What is being asked:
Check every line of the entries below for the word "enehmen", and copy the ones that have it.

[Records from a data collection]
-- Opening Marker --

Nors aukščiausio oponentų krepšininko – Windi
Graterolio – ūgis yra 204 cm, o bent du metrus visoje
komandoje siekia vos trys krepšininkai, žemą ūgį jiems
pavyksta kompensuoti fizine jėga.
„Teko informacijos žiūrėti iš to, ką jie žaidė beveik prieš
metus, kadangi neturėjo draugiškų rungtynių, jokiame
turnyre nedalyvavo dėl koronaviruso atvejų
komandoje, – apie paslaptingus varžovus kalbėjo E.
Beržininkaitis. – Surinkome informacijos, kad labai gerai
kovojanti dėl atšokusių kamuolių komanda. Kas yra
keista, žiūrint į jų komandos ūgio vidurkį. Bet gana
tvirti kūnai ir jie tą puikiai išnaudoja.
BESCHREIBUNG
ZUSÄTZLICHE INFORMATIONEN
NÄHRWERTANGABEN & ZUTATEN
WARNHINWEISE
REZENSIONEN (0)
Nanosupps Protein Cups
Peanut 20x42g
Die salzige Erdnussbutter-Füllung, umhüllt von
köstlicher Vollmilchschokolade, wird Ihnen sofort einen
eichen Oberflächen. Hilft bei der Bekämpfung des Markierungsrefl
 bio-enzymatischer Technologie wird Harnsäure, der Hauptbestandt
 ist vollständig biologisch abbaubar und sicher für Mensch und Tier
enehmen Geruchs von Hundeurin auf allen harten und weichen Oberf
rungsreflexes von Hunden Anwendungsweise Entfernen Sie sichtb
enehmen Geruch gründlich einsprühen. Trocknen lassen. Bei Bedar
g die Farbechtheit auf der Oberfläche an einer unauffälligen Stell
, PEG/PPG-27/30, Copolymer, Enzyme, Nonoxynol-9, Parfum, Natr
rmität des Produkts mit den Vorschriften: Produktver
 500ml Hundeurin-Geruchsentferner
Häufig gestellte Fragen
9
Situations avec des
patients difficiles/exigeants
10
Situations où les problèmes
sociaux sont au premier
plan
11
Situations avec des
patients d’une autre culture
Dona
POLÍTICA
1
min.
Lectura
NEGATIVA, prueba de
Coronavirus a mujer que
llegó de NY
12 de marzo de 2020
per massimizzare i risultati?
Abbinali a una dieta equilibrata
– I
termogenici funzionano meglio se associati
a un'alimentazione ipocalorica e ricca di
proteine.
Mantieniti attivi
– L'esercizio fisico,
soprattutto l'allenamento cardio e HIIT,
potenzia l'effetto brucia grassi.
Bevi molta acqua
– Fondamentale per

-- Closing Marker --

Finished exercise:
enehmen Geruchs von Hundeurin auf allen harten und weichen Oberf
enehmen Geruch gründlich einsprühen. Trocknen lassen. Bei Bedar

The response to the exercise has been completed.